The recently announced set of drugs for price negotiation includes Kisqali, which was approved by FDA in 2017 at a dose of 600 mg daily for advanced breast cancer. However, the FDA noted in its approval letter that the sponsor (Novartis) was required to evaluate the efficacy and safety of an alternative dosing regimen, due to safety concerns about the approved dosage. That study, comparing 600 mg and 400 mg daily, was recently published, and demonstrated that the most important endpoints (survival and progression-free survival) were virtually identical, and that the lower dose (unsurprisingly) was less toxic.
Cancer patients shouldn’t be responsible for out-of-pocket costs
However, because the FDA and Novartis had agreed in 2017 to focus on changes in tumor size as the primary endpoint, the results were deemed “to support continued use of 600 mg as the initial dose” with tapered lowering of the dose as appropriate to address side effects.
But the FDA’s decision does not preclude CMS from determining that the higher dose is not reasonable and necessary — consistent with an editorial published with the primary study. If CMS decided it would cover only the lower dose, it would save one-third of the total cost on top of whatever savings are obtained from price negotiation.
Kisqali is not unique. One of us (Mark) recently published a paper about a compendium of alternative dosage strategies for 90 patent-protected oral oncology drugs, including all nine of the oncology drugs included in the MDPNP. Based on the best available evidence, our recent paper and compendium suggest alternative dosage strategies for five of these nine drugs, with potential median cost savings of 50% (range: 33%-75%).
Policymakers, payers, prescribers, and patients should recognize that the FDA-approved recommended dose may not be optimal. Lower dosages of oncology drugs, when supported by high quality clinical data, could have a major impact on the quality of life of patients undergoing treatment without any detrimental effect on survival — while also reducing costs for patients and taxpayers.

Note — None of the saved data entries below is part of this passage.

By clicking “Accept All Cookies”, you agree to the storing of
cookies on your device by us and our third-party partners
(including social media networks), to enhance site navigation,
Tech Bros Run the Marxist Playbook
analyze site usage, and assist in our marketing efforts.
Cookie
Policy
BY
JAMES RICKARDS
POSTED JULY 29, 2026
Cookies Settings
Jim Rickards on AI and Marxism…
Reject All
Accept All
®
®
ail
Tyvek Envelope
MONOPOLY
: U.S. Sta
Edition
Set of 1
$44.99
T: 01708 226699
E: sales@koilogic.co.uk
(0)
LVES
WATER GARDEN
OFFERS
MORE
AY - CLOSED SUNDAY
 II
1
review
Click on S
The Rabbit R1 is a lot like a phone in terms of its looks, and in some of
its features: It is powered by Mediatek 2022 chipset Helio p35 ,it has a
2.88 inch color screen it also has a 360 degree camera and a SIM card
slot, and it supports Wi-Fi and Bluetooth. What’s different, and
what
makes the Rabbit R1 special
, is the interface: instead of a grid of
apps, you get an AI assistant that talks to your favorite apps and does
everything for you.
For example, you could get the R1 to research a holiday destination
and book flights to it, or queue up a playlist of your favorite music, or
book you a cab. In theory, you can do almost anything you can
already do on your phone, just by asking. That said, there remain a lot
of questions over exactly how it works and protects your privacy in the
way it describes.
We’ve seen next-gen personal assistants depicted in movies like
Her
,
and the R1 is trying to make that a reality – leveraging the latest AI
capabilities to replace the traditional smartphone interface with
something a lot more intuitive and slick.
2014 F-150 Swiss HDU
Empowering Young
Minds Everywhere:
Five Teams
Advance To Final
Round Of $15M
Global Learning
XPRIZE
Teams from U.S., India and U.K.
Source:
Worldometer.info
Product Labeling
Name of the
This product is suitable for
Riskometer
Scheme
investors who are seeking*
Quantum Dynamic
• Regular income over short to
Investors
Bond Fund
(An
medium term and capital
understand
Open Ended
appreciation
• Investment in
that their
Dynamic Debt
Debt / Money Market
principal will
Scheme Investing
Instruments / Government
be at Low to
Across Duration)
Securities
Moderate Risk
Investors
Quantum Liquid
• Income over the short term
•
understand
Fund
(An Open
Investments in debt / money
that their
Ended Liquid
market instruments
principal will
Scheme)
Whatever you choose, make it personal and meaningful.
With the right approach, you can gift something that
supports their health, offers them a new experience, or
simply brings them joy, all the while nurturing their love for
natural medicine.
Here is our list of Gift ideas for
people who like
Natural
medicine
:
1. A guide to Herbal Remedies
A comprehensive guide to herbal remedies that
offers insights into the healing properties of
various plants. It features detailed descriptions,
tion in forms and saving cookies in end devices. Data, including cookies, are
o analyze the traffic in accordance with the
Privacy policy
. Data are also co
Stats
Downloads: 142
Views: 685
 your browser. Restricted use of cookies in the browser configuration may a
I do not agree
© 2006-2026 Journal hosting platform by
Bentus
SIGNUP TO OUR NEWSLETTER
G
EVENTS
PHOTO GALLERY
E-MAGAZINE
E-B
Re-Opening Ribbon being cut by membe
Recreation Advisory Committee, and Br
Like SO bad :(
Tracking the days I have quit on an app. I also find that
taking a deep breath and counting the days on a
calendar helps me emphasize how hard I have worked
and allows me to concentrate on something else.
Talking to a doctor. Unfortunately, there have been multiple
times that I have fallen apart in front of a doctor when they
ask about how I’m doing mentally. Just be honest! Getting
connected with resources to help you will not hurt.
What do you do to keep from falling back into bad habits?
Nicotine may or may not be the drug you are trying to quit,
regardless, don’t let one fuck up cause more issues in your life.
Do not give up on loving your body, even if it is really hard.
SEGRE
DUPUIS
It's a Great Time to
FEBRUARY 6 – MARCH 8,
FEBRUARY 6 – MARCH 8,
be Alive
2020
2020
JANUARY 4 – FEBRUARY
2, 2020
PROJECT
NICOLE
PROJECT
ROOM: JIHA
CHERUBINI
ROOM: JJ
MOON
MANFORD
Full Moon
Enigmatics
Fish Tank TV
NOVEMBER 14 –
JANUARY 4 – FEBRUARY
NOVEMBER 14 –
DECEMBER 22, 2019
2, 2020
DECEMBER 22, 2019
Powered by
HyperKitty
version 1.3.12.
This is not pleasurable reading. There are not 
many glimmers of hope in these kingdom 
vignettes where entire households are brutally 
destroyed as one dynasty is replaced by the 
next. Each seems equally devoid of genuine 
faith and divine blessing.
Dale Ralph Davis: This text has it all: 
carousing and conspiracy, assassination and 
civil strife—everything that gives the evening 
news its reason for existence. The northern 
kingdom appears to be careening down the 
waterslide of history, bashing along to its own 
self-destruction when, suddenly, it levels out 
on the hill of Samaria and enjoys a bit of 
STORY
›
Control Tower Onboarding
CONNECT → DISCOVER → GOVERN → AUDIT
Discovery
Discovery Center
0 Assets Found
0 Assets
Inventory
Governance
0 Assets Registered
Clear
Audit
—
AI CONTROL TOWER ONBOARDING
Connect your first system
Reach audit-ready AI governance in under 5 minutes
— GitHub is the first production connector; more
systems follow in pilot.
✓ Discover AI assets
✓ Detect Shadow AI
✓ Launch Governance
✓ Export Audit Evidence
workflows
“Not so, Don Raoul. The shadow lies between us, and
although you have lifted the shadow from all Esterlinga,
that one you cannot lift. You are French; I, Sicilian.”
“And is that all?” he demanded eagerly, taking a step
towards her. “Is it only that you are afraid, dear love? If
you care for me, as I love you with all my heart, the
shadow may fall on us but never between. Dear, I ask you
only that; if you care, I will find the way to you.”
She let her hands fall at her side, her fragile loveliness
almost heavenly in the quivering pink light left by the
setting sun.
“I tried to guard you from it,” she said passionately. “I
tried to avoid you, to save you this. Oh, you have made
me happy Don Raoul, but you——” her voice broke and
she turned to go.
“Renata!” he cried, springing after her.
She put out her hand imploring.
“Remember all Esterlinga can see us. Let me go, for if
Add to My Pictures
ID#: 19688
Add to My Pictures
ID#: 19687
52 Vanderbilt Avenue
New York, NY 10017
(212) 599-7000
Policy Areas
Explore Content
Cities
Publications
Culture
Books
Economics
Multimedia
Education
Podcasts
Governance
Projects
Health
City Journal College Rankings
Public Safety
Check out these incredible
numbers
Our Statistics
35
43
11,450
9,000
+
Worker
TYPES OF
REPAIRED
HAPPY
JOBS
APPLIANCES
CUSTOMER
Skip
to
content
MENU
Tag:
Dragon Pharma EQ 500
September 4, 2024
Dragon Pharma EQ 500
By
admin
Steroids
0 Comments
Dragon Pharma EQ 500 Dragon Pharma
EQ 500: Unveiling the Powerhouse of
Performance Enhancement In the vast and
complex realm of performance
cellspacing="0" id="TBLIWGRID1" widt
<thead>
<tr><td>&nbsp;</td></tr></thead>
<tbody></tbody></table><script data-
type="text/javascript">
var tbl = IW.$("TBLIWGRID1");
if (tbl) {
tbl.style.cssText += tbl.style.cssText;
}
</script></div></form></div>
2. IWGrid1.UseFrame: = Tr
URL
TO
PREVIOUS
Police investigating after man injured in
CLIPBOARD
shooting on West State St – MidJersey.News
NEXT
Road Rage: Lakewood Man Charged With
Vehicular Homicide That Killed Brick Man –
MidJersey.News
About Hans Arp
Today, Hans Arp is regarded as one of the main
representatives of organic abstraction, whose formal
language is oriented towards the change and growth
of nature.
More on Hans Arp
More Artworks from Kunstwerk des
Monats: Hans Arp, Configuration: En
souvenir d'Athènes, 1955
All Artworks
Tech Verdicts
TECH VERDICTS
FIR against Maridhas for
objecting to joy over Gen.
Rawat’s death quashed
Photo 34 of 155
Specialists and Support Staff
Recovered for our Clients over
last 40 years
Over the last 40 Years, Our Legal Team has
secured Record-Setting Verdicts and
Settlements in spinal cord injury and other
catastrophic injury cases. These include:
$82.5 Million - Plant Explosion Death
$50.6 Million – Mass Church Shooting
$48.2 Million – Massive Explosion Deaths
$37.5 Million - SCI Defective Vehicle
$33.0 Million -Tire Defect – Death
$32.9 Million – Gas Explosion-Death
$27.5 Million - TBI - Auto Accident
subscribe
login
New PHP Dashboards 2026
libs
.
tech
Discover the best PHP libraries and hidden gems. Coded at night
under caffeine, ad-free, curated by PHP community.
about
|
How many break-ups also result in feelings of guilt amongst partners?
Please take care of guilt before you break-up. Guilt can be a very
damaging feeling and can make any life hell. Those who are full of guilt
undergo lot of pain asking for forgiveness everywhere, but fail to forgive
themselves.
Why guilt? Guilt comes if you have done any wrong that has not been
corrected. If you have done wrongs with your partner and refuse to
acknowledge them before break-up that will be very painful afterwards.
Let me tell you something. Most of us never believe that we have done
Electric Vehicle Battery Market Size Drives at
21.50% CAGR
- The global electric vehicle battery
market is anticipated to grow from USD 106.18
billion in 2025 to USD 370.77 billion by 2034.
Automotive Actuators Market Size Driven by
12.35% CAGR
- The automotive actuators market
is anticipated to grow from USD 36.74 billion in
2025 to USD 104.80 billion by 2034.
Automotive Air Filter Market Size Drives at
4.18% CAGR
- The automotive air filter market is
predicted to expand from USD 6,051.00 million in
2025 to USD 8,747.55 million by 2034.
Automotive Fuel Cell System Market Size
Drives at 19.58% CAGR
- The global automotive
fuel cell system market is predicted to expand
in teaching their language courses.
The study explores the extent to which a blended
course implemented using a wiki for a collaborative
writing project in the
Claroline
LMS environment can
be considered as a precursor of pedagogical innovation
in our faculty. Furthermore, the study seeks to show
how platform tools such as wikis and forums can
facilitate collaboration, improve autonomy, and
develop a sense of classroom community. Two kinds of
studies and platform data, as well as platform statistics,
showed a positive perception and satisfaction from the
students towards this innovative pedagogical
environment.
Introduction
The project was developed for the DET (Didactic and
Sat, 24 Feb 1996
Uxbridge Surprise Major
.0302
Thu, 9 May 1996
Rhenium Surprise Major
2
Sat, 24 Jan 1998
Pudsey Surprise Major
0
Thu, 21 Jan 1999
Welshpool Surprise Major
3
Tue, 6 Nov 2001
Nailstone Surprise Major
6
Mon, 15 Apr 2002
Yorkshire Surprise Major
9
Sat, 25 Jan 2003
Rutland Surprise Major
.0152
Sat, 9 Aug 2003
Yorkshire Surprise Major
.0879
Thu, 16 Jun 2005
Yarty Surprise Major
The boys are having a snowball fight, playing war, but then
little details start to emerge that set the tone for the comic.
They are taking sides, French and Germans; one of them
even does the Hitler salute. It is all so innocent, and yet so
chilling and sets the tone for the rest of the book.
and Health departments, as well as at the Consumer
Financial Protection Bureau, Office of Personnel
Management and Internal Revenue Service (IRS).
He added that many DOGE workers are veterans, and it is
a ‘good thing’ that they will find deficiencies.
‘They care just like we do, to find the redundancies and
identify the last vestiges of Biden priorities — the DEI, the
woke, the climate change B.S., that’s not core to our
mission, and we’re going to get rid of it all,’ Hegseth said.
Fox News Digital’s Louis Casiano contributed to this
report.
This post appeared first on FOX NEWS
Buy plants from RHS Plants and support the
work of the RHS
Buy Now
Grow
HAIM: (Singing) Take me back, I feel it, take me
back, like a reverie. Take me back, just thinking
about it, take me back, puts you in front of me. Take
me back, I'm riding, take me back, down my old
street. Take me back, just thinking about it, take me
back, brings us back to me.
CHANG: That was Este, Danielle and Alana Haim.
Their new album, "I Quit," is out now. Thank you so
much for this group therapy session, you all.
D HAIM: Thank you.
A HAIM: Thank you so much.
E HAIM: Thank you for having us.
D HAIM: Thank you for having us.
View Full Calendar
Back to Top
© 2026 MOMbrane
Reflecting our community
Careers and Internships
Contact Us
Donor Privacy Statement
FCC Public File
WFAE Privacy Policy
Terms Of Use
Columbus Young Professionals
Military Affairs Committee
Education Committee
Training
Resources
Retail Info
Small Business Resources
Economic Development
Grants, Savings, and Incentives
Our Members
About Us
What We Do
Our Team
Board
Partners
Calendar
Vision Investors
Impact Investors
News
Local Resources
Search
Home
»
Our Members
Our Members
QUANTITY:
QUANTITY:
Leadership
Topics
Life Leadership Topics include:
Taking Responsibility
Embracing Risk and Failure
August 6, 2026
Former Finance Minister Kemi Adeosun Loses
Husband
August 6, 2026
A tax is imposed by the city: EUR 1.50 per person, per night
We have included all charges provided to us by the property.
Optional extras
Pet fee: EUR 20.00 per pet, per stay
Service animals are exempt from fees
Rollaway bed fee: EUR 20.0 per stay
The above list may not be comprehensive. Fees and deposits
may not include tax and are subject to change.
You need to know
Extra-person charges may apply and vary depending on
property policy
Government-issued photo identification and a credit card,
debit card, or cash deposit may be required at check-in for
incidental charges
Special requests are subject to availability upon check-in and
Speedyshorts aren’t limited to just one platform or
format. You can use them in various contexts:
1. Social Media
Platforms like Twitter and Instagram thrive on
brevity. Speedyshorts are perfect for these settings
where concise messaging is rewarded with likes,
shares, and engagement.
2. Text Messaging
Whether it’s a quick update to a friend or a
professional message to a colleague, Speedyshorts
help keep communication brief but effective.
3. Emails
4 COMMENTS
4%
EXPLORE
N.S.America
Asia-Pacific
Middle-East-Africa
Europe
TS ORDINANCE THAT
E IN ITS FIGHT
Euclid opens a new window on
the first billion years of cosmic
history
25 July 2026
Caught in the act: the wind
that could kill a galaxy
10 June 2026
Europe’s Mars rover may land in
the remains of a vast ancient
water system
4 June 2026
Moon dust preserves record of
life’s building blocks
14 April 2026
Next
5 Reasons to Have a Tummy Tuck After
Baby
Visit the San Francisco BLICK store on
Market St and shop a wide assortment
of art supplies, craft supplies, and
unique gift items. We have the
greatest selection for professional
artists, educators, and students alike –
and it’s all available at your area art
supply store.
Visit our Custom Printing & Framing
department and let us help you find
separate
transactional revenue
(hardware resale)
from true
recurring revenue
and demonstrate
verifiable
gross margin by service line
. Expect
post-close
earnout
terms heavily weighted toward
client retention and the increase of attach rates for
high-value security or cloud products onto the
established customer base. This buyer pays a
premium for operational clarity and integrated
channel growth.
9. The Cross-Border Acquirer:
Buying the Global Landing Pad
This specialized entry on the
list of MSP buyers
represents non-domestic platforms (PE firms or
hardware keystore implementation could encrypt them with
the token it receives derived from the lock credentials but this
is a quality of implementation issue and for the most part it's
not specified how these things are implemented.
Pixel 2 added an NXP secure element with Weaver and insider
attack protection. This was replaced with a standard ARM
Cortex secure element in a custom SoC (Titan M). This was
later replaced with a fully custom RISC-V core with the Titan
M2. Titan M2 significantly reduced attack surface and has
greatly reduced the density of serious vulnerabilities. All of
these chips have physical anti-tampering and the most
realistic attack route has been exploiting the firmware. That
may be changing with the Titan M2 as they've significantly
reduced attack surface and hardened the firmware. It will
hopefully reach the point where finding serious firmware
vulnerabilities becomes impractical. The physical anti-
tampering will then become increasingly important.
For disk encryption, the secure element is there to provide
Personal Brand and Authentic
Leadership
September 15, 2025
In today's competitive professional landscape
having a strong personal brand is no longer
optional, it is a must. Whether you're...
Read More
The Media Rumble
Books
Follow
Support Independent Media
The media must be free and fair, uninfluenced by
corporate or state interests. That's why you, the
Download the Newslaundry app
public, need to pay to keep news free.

To consider these issues, we have convened a meeting, Novel Solutions to Address the Rising Cost of Oncology Drugs: Targeting the Demand Side, on March 4-5 at Georgetown Law in Washington to further discuss this strategy. The meeting is open to the public and we hope a wide range of people will join us. The conference is funded by Georgetown Law as well as by a grant from Arnold Ventures to the University of Chicago.
Given the unsustainable increases in this country’s health care costs, it is critical that legislators, regulators, payers, prescribers, and patients consider opportunities to reduce health care spending beyond simple price negotiations or controls. Excessive prescribing of toxic, expensive oncology drugs needs to be on everyone’s radar as a preventable hazard to both patients and taxpayers.
Mark Ratain is the Leon O. Jacobson professor of medicine and director of the Center of Personalized Therapeutics at the University of Chicago and chairman of the Board of the Optimal Cancer Care Alliance. David Hyman is the Scott K. Ginsburg professor of health law & policy at Georgetown Law and treasurer of the Optimal Cancer Care Alliance.